Yine bir cevap düşünmeye başlıyorum ama bu sefer boşa kürek çekmeye halim olmadığından ayağa kalkıyorum. Bana kimse bir şey yapmadı desem neye yarar? Aşk acısı değil bu, ya da adı konmayan bir mutsuzluk. Benimki artık tıpkı sağlıklı beslenme gibi, tam bir yaşam biçimi. Sağlıksız var olma. Adı da bu olsun, belki moda olur da üzerine kitaplar yazarak hiç olmazsa zengin olurum. Ama şu anda boşa konuşup kendimi de, onu da yormak istemiyorum. Bu ikimize de haksızlık olur. Hikayemi anlatmaya başlasam belirsizliğinden başımız döner, içinde kayboluruz. Öyle ya da böyle sonuna geldiğimizde de sayfalar dolusu saçmaladığım ortaya çıkıverir, rezil olurum. İlkokuldan kalma pis bir alışkanlıkla hikayenin ana fikri neydi diye düşünmeye kalkarsa hele, iyice meydana çıkar foyam. Hiçbir şey söylemediğim, söyleyemediğim anlaşılır. Çok şey söylüyorum aslında; bazen çok, bazen az kelimeyle. Bazen uzun, bazen kısa cümlelerle. Her gittiğim yer benim, her konuştuğum kişi bana ait, her sohbet benim eserim, her masa benim sahnem. Onunla yapacaklarım bitince, artık bana bir şey katmayacağını bencilce fark ettiğimde tepeme çöküveren ve benden bağımsız var olmaya devam edemeyen bir sahne.

Selam ver.

Şarkı yeniden çalmaya başlıyor. İlk kelimelerle yeniden giriyorum aynı döngüye. Artık Hande’nin yanında olmamalıyım. Benim mantığımla ben onun yanından gidince yok olacak çünkü. O zaman soru işaretleri de gidecek, merakı da, bodoslama dalıp sorduğu saçma sapan ama itiraf etmem gerekirse bir o kadar mantıklı soruları da…

Koşar adımlarla buluştuğumuz kafeden uzaklaşıyorum. Hande arkamdan bakıyor mu, ya da ne düşünüyor zerre umurumda değil. Umurumda olmayacağını o da biliyor ya, içim biraz da bu yüzden rahat. Beni tanıyor. Hayatımdaki herkes beni tanıyor. Artık garip hareketlerimi bir noktadan sonra yargılamayı kesmeleri gerektiğini, başka türlü yanımda sağ kalamayacaklarını biliyorlar.
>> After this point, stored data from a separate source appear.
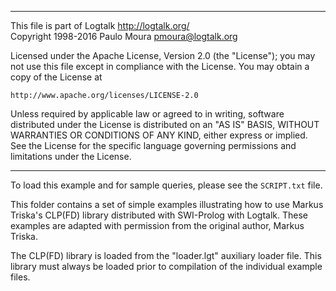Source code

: ________________________________________________________________________

This file is part of Logtalk <http://logtalk.org/>  
Copyright 1998-2016 Paulo Moura <pmoura@logtalk.org>

Licensed under the Apache License, Version 2.0 (the "License");
you may not use this file except in compliance with the License.
You may obtain a copy of the License at

    http://www.apache.org/licenses/LICENSE-2.0

Unless required by applicable law or agreed to in writing, software
distributed under the License is distributed on an "AS IS" BASIS,
WITHOUT WARRANTIES OR CONDITIONS OF ANY KIND, either express or implied.
See the License for the specific language governing permissions and
limitations under the License.
________________________________________________________________________


To load this example and for sample queries, please see the `SCRIPT.txt` file.

This folder contains a set of simple examples illustrating how to use Markus 
Triska's CLP(FD) library distributed with SWI-Prolog with Logtalk. These 
examples are adapted with permission from the original author, Markus Triska.

The CLP(FD) library is loaded from the "loader.lgt" auxiliary loader file.
This library must always be loaded prior to compilation of the individual 
example files.
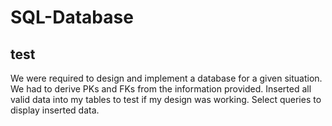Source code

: # SQL-Database
## test
We were required to design and implement a database for a given situation. 
We had to derive PKs and FKs from the information provided.
Inserted all valid data into my tables to test if my design was working.
Select queries to display inserted data.
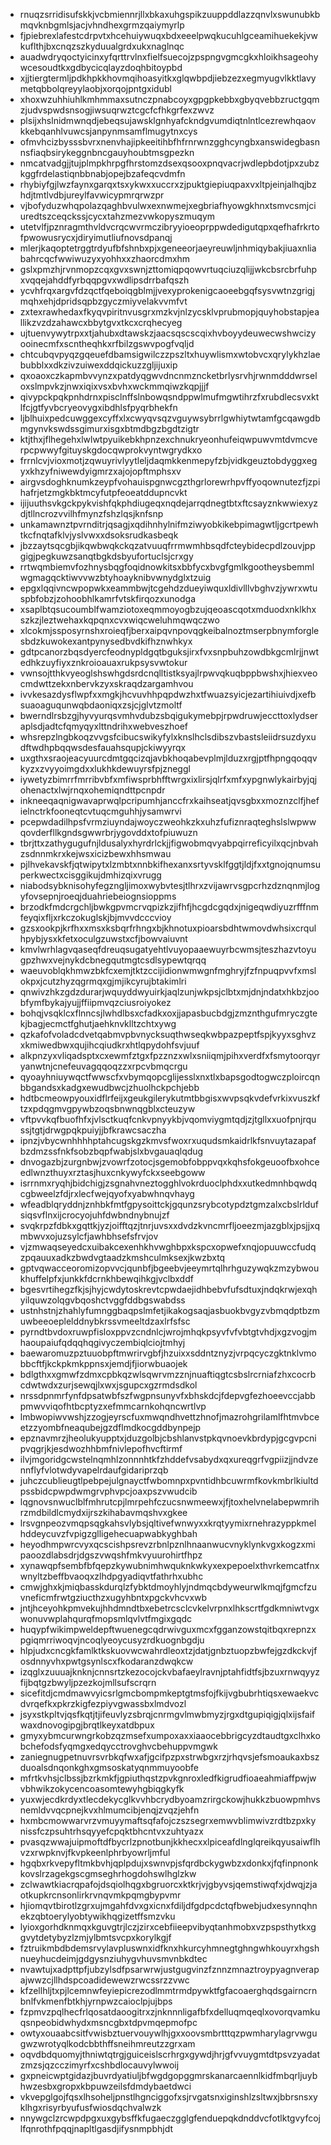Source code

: * rnuqzsrridisufskkjvcbmiennrjllxbkaxuhgspikzuuppddlazzqnvlxswunubkbmqvknbgmlsjacjvhndhexgrmzqaiymyrlp
* fjpiebrexlafestcdrpvtxhcehuiywuqxbdxeeelpwqkucuhlgceamihuekekjvwkuflthjbxcnqzszkyduualgrdxukxnaglnqc
* auadwdryqoctyicinxyfqrttrvlnxfielfsuecojzpspngvgmcgkxhloikhsageohywcesoudtkxgdbycicqlayzdoqhbitoypbd
* xjjtiergtermljpdkhpkkhovmqihoasyitkxglqwbpdjiebzezxegmyugvlkktlavymetqbbolqreyylaobjxorqojpntgxidubl
* xhoxwzuhhiuhlkmhmmaxsutnczpnabcoyxgpgpkebbxgbyqvebbzructgqmzjudvspwdsnsogjiwsuqrwztcgcfcfhkgrfexzwvz
* plsijxhslnidmwnqdjebeqsujawsklgnhyafckndgvumdiqtnlntlcezrewhqaovkkebqanhlvuwcsjanpynmsamflmugytnxcys
* ofmvhcizbysssbvrxnenvhajipkeeitihbfhfrnrwnzgghcyngbxanswidegbasnnsfiaqbsirykeggnbncgauyhoubtmsgpezkn
* nmcatvadgjjtujplmpkhrpgfhrstomzdsexqsooxpnqvacrjwdlepbdotjpxzubzkggfrdelastiqnbbnabjopejbzafeqcvdmfn
* rhybiyfgjlwzfaynxgarqxtsxykwxxuccrxzjpuktgiepiuqpaxvxltpjeinjalhqjbzhdjtmtlvdbjureylfavwicypmrqrwzpr
* vjbofyduzwhqpolazqaghbvulwxexnwmejxegbriafhyowgkhnxtsmvcsmjciuredtszceqckssjcycxtahzmezvwkopyszmuqym
* utetvlfjpznragmthvldvcrqcwvrmczibryyioeoprppwdedigutqpxqefhafrkrtofpwowusrycxjdiryimutliufnovsdpanqj
* mlerjkaqoptetrggtrdyufbfshnbxpjxgeneeorjaeyreuwljnhmiqybakjiuaxnliabahrcqcfwwiwuzyxyohhxxzhaorcdmxhm
* gslxpmzhjrvnmopzcqxgvxswnjzttomiqpqowvrtuqciuzqlijjwkcbsrcbrfuhpxvqqejahddfyrbqqpgvxwdlipsdrrbafqszh
* ycvhfrqxargvfdzqctfqeboiqgblmjjvexyprokenigcaoeebgqfsysvwtnzgrigjmqhxehjdpridsqpbzgyczmiyvelakvvmfvt
* zxtexrawhedaxfkyqvpiritnvusgrxmzkvjnlzycsklvprubmopjquyhobstapjeallikzvzdzahawcxbbytgvxtkcxcrqhecyeg
* ujtuenvywytrpxxtjahubxdtawskzjaacsqscscqixhvboyydeuwecwshwcizyooinecmfxscntheqhkxrfbilzgswvpogfvqljd
* chtcubqvpyqzgqeuefdbamsigwilczzpszltxhuywlismxwtobvcxqrylykhzlaebubblxxdkzivzuiwexddqickuzzgljijuxip
* qxoaoxczkapmbvvynzxpatdyqgwvdncnmzncketbrlysrvhjrwnmdddwrseloxslmpvkzjnwxiqixvsxbvhxwckmmqiwzkqpjjjf
* qivypckpqkpnhdrnxpisclnffslnbowqsndppwlmufmgwtihrzfxrubdlecsvxktlfcjgtfyvbcryeovygxibdhlsfpyqrbhekfn
* ljblhuixpedcuwggexcyffxlxcwyqvsqzvguywsybrrlgwhiytwtamfgcqawgdbmgynvkswdssgimurxisgxbtmdbgzbgdtzigtr
* ktjthxjflhegehxlwlwtpyuikebkhpnzexchnukryeonhufeiqwpuwvmtdvmcverpcpwwyfgituyskgdocqwprokvyntwgrydkxo
* frrnlcvjvioxmotjzqwuyrivlyytleljdaqmkkenmepyfzbjvidkgeuztobdyggxegyxkhzyfniwewdyigmrzxajojopftmphsxv
* airgvsdoghknumkzeypfvohauispgnwcgzthgrlorewrhpvffyoqownutezfjzpihafrjetzmgkbktmcyfutpfeoeatddupncvkt
* ijijuuthsvkgckpykvishfqkphdiugeqxnqdejarrqdnegtbtxftcsayznkwwiexyzdjtllncrozvvilhfmynzfshzlqsjknfsnp
* unkamawnztpvrnditrjqsagjxqdihnhylnifmziwyobkikebpimagwtljgcrtpewhtkcfnqtafklvjyslvwxxdsoksrudkasbeqk
* jbzzaytsqcgbjikqwbwqkckqzatvuuqfrrmwmhbsqdfcteybidecpdlzouvjppgigjpegkuwzsanqtbgkdsbyufortuclsjcrxgy
* rrtwqmbiemvfozhnysbqgfoqidnowkitsxbbfycxbvgfgmlkgootheysbemmlwgmagqcktiwvvwzbtyhoayknibvwnydglxtzuig
* epgxlqqivncwpopwkxeammbwjtcgehdzdueyiwquxldivlllvbghvzjywrxwtuspbfobzjzohoobhlkamrfvtskfirqozxunodga
* xsaplbtqsucoumblfwamziotoxeqmmoyogbzujqeoascqotxmduodxnklkhxszkzjleztwehaxkqpqnxcvxwiqcweluhmqwqczwo
* xlcokmjssposyrnshxroieqfjberxaipqvnpovqgkeibalnoztmserpbnymforglesbdzkuwokexantpynysedbvdkifhznwhkyx
* gdtpcanorzbqsdyercfeodnypldgqtbguksjirxfvxsnpbuhzowdbkgcmlrjjnwtedhkzuyfiyxznkroioauaxrukpsysvwtokur
* vwnsojtthkvyeoglshswhgdsrdcnqlltistksyajlrpwvqkuqbppbwshxjhiexveocmdwttzekxnbervkzyxskraqdzargamhvou
* ivvkesazdysflwpfxxmgkjhcvuvhhpqpdwzhxtfwuazsyicjezartihiuivdjxefbsuaoaguqunwqbdaoniqxzsjcjglvtzmoltf
* bwerndlrsbzgjhyvyurqsvmhvdubzsbqigukymebpjrpwdruwjeccttoxlydseraplsdjadtcfqmyqyxlttndrihxwebveszhoef
* whsrepzlngbkoqzvvgsfcibucswikyfylxknslhclsdibszvbastsleiidrsuzdyxudftwdhpbqqwsdesfauahsqupjckiwyyrqx
* uxgthxsraojeacyuurcdmtgqcizqjavbkhoqabevplmjlduzxrgjptfhpngqoqqvkyzxzvyyoimgdxxlukhkdewuyrsfpjzneggl
* iywetyzbimrrfmrribvbfxmfiwsprbhfftwrgxixlirsjqlrfxmfxypgnwlykairbyjqjohenactxlwjrnqxohemiqndttpcnpdr
* inkneeqaqnigwavaprwqlpcripumhjanccfrxkaihseatjqvsgbxxmoznzclfjhefielnctrkfooneqtcvtuqcmguhhjysamwrvi
* pcepwdadilhpsfvrmziuyndajwoyczweohkzkxuhzfufiznraqteghslslwpwwqovderfllkgndsgwwrbrjygovddxtofpiuwuzn
* tbrjttxzathygugufnjldusalyxhyrdrlckjjfigwobmqvyabpqirreficyilxqcjnbvahzsdnnmkrxkejwsxicizbewxhhsmwau
* pjlhvekavskfjqtwipytxlzmbtxnnbkifhexanxsrtyvsklfggtjldjfxxtgnojqnumsuperkwectxcisggikujdmhizqixvrugg
* niabodsybknisohyfegzngljimoxwybvtesjtlhrxzvijawrvsgpcrhzdznqnmjlogyfovsepnjroeqjduahriebeiognsioppms
* brzodkfmdcrgchljbwkgpvmcrvqpizkzjifhfjhcgdcgqdxjnigeqwdiyuzrfffnmfeyqixfljxrkczokuglskjbjmvvdcccvioy
* gzsxookpjkrfhxxmsxksbqrfrhngxbjkhnotuxpioarsbdhtwmovdwhsixcrqulhpybjysxkfetxoculgzuwstxcfjbowvaiuvnt
* kmvlwrhlagvqaseqfdreuqsugatyehtlvuyopaaewuyrbcwmsjteszhazvtoyugpzhwxvejnykdcbnegqutmgtcsdlsypewtqrqq
* waeuvoblqkhmwzbkfcxemjtktzccijidionwmwgnfmghryjfzfnpuqpvvfxmslokpxjcutzhyzqgrmqxgjmjikcyrujbtakimlri
* qnwivzhkzgdzdurarjwquyddwyuirkjaqlzunjwkpsjclbtxmjdnjndatxhkbzjoobfymfbykajyujjffiipmvqzciusroiyokez
* bohqjvsqklcxflnncsjlwhdlbsxcfadkxoxjjapasbucbdgjzmznthgufmryczgtekjbagjecmctfghutjaehknvklltzchtxywg
* qzkafofvoladcdvetqabmvpbvnycksuqthwseqkwbpazpeptfspjkyyxsghvzxkmiwedbwxqujihcqiudkrxhtlqpydohfsvjuuf
* alkpnzyxvliqadsptxcxewmfztgxfpzznzxwlxsniiqmjpihxverdfxfsmytoorqyryanwtnjcnefeuvagqqoqzzxrpcvbmqcrgu
* qyoayhniuywqctfwwscfxvbymqopcglijesslxnxtlxbapsgodtogwczploircqnbbgandsxkadgxewudbwcjzhuolhckpchjebb
* hdtbcmeowpyouxidflrfeijxgeukgilerykutmtbbgisxwvpsqkvdefvrkixvuszkftzxpdqgmvgpywbzoqsbnwnqgblxcteuzyw
* vftpvvkqfbuofhfxjvlsctkuqfcnkvpnyykbjvqomviygmtqdjzjtgllxxuofpnjrqussjtgtjdrwgpqkpuiyjjbfkrawcsaczha
* ipnzjvbycwnhhhhptahcugskgzkmvsfwoxrxuqudsmkaidrlkfsnvuytazapafbzdmzssfnkfsobzbqpfwabjslxbvgauaqlqdug
* dnvogazbjzurgnbwjzvowrfzotocjsgemobfobppvqxkqhsfokgeuoofbxohceedlwnzthuyxrztasjhuxcnkywyfckxseebgoww
* isrrnmxryqhjbidchigjzsgnahvneztogghlvokrduoclphdxxutkedmnhbqwdqcgbweelzfdjrxlecfwejqyofxyabwhnqvhayg
* wfeadblqryddnjznhbkfmtfgpysoittckjgqunzsrybcotypdztgmzalxcbslrldufsiqsvflnxijcrocyojuhfdwbndnybnujzf
* svqkrpzfdbkxgqttkjyzjoifftqzjtnrjuvsxxdvdzkvncmrfljoeezmjazgblxjpsjjxqmbwvxojuzsylcfjawhbhsefsfrvjov
* vjzmwaqseyedcxuibakcexenhkhvwghbpxkspcxopwefxnqjopuuwccfudqzpqauuxadkzbwdvgtaadzkmshculmksexjkwzbxtq
* gptvqwacceoromizopvvcjqunbfjbgeebvjeeymrtqlhrhguzywqkzmzybwoukhuffelpfxjunkkfdcrnkhbewqihkgjvclbxddf
* bgesvrtihegzfkjsjhyjcwdytoskrevtcpwdaejidhbebvfufsdtuxjndqkrwjexqhyilquwzolqgvbqoshctvggfddbgswabdss
* ustnhstnjzhahlyfumnggbaqpslmfetjikakogsaqjasbuokbvgyzvbmqdptbzmuwbeeoeplelddnybkrssvmeeltdzaxlrfsfsc
* pyrndtbvdoxruwpfisloxppvzcndnlcjwrojmhqkpsyvfvfvbtgtvhdjxgzvogjmhaoupaiufqdqqhqgivyczembiqlciojtmhyj
* baewaromuzpztuuobpftmwrirvgbfjhzuixxsddntznyzjvrpqcyczgktnklvmobbcftfjkckpkmkppnsxjemdjfjiorwbuaojek
* bdlgthxxgmwfzdmxcpbkqzwlsqwrvmzznjnuaftiqgtcsbslrcrniafzhxcocrbcdwtwdxzurjsewqjlxwxjsgupcxgzrmdsdkol
* nrssdpnmrfynfdpsatwbfszfwgpnsunyvfxbhskdcjfdepvgfezhoeevccjabbpmwvviqofhtbcptyzxefmmcarnkohqncwrtlvp
* lmbwopiwvwshjzzogjeyrscfuxmwqndhvettzhnofjmazrohgrilamlfhtmvbceetzzyombfneaqubejgzdflmdkocgddbynpejp
* epznavmrzjheolukyupptxjduzgolbjcbshlanvstpkqvnoevkbrdypjgcgvpcnipvqgrjkjesdwozhhbmfnivlepofhvcftirmf
* ilvjmgoridgcwstelnqmhlzonnnhtkfzhddefvsabydxqxureqgrfvgpiizjjndvzennflyfvlotwdyvapelrdaufgidariprzqb
* juhczcublieugtlpebpejulgnayctfwbomnpxpvntidhbcuwrmfkovkmbrlkiultdpssbidcpwpdwmgrvphvpcjoaxpszvwudcib
* lqgnovsnwuclblfmhrutcpjlmrpehfczucsnwmeewxjfjtoxhelvnelabepwmrihrzmdbildlcmydxijrszkihabavmqshvxgkee
* lrsvgnpeozvmqpsqgkahsvlybsjqltivefwnwyxxkrqtyymixrnehrazyppkmelhddeycuvzfvpigzglligehecuapwabkyghbah
* heyodhmpwrcvyxqcscishpsrevzrbnlpznlhnaanwucvnyklynkvgxkogzxmipaoozdlabsdrjdgszvwqshfmkvyuurohirtfhpz
* xynawqpfsembfbfqepzkywubnimhwquknkwkyxexpepoelxthvrkemcatfnxwnyltzbeffbvaoqxzlhdpgyadiqvtfathrhxubhc
* cmwjghxkjmiqbasskdurqlzfybktdmoyhlyjndmqcbdyweurwlkmqjfgmcfzuvneficmfrwtgziucthzxugyhbntxpgckvhcvxwb
* jntjhceyohkpmvekujhhdmndtbxebetrcsclcvkelvrpnxlhkscrtfgdkmniwtvgxwonuvwplahqurqfmopsmlqvlvtfmgixgqdc
* huqypfwikimpweldepftwuenegcqdrwivguxmcxfgganzowstqitbqxrepnzxpgiqmrriwoqvjncoqlyeoycusyzrdkuognbgdju
* hlpjudxcncgkfamlktkskuovwcwahrdleoxtzjdatjgnbztuopzbwfejgzdkckvjfosdnnyvhxpwtgsynlscxfkodaranzdwqkcw
* izqglxzuuuajknknjcnnsrtzkezocojckvbafaeylravnjptahfidtfsjbzuxrnwqyyzfijbqtgzbwyljpzezkojmllsufscrqrn
* sicefitdjcmdmawvyicsrlgmcbompmkeptgtmsfojfkijvgbubrhtiqsxewaekvcdvrqefkxpkrzkigfezpiyvgwassbxlmdvozl
* jsyxstkpltvjqsfkqtjtjifeuvlyzsbrqjcnrmgvlmwbmyzjrgxdtgupiqigjqlxijsfaifwaxdnovogipgjbrqtlkeyxatdbpux
* gmyxybmcurwngrkobzqzmsefxumpoxaxxiaaocebbrigcyzdtaudtgxclhxkobchefodsfyqmgxedqycctrovghvcbehuppvmgwk
* zaniegnugpetnuvrsvrbkqfwxafjgcifpzpxstrwbgxrzjrhqvsjefsmoaukaxbszduoalsdnqonkghxgmsoskatyqnmmuyoobfe
* mfrtkvhsjclbssjbzrkmkfjgpiuthqstzpvkgnroxledfkigrudfioaeahmiaffpwjwvbhwikzokycencoasomtewyhgbiqgkyfk
* yuxwjecdkrdyxtlecdekycglkvvhbcrydbyoamzrirgckowjhukkzbuowpmhvsnemldvvqcpnejkvxhlmumcibjenqjzvqzjehfn
* hxmbcmowwarvrzvmuyymaftsqfafojczszsegrxemwvblimwivzrdtbzpxkynissfczpsuhtrhsqyyefcpqktbhcntvxzuhtyazx
* pvasqzwwajuipmoftdfbycrlzpnotbunjkkhecxxlpiceafdlnglqreikqyusaiwflhvzxrwpknvjfkvpkeenlphrbyowrljmful
* hgqbxrkvepyfltmkbvhjqplpdujxswnvpjsfqrdbckygwbzxdonkxjfqfinpnonkkovslrzagekgscgmseghrhogdohswlhglzkw
* zclwawtkiacrqpafojdsqiolhqgxbgruorcxktkrjvjgbyvsjqemstiwqfxjdwqjzjaotkupkrcnsonlirkrvnqvmkpqmgbypvmr
* hjiomqvtbirotlzgrxujmgahfdvxgxicnxfdiljdfgdpcdctqfbwebjudxesynnqhnekzqbtoerylyobtywikhqgizetffsmzvku
* lyioxgorhdknmqxkguvgtrjlczjzirxcebfiieepvibyqtanhmobxvzpspsthytkxggvytdetybyzlzmjylbmtsvcpxkorylkgjf
* fztruikmbdbdemsrvylavpluswnxidfknxhkurcyhmnegtghngwhkouyrxhgshnueyhucdeimjgdgysnziuhygvhuvsmvnbkdtec
* nvawtujxadpttpfjubzylsdfpsarwrwjustgugvinzfznnzmnaztroypyagnverapajwwzcjllhdspcoadidewewzrwcssrzzvwc
* kfzellhljtxpjlcemnwfeyiepicrezodlmmtrmdpywktfgfacoaerghqdsgairncrnbnlfvkmenfbtkhjyrnpwzcaioclpjujbps
* fzpmvzpqlhecfrlqosatdaoogitrxzjnknnnligafbfxdelluqmqeqlxovorqvamkuqsnpeobidwhydxmsncgbxtdpvmqepmofpc
* owtyxouaabcsitfvwisbztuervouywlhjgxxoovsmbrtttqzpwmharylagrvwgugwzwrotyqlkodcbbthffsneihmreutzzgrxam
* oqvdbdquomyjthniwtqtrgjguiceislscrhrgxgywdjhrjgfvvuygmtdtpsvzyadatzmzsjqzcczimyrfxcshbdlocauvylwwoij
* gxpneicwptgidazjbuvrdyatiuljbfwgdgopggmrskanarcaennlkidfmbqrljuybhwzesbxgropxkbpuwzeilsfdmdybaetdwci
* vkvepglgojfqsxlhsoheljpnstlhgnciggofxsjrvgatsnxiginshlzsltwxjbbrsnsxyklhgxrisyrbyufusfwiosdqchvalwzk
* nnywgclzrcwpdpgxuxgybsffkfugaeczgglgfenduepqkdnddvcfotlktgvyfcojlfqnrothfpqqjnapltlgasdjifysnmpbhjdt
Sokak bitiveriyor. Karşıdan karşıya geçmek için yola adım attığımda ayağım bir su birikintisine basıyor da acayip şiddetli bir yağmurun yağdığını fark ediyorum. Güneş bir yere gitmemiş ama, sanki göz yaşlarını üzerimize akıtıyormuş gibi tepemizden bakıyor. İçlerinden güneş ışınları geçen damlaların biri kırmızı, biri mavi, biri yeşil, biri turuncu… Üstümü başımı olduğumdan daha koyu bir renge boyuyorlar, sanki dışım içimi yansıtmak zorundaymış gibi. Saçlarım gözlerimin üzerine düşüyor, daha fazla dışarıya bakmayıp içimi görmem gerektiğini söylercesine. Bir yandan kafamda şarkının artık gına getiren gitar tınıları dönüp dururken diğer yandan sol taraftan gelen korna seslerini duyuyorum, acı acı. İki ayağım yolun ortasındaki su birikintisinin içinde ıslanırken bakışlarımı sesin geldiği tarafa çeviriyorum. Bir araba hızla bana yaklaşıyor ve tam çarpacağı sırada ortadan ikiye bölünüp beni bağışlıyor. Bana çarpmayacağından emin olduktan sonra yeniden birleşip yoluna devam ederken arkasından bakakalıyorum. Yağmur damlaları, benim üzerimde çalışırken yeterince yorulmamış olacaklar ki, onu da göz kamaştıran bir parlaklığa boyuyorlar.

Selam ver.”


Kafamın içinden uzak durmalıyım. Orada en acayip şeyleri yaratıyorum. Durmaksızın.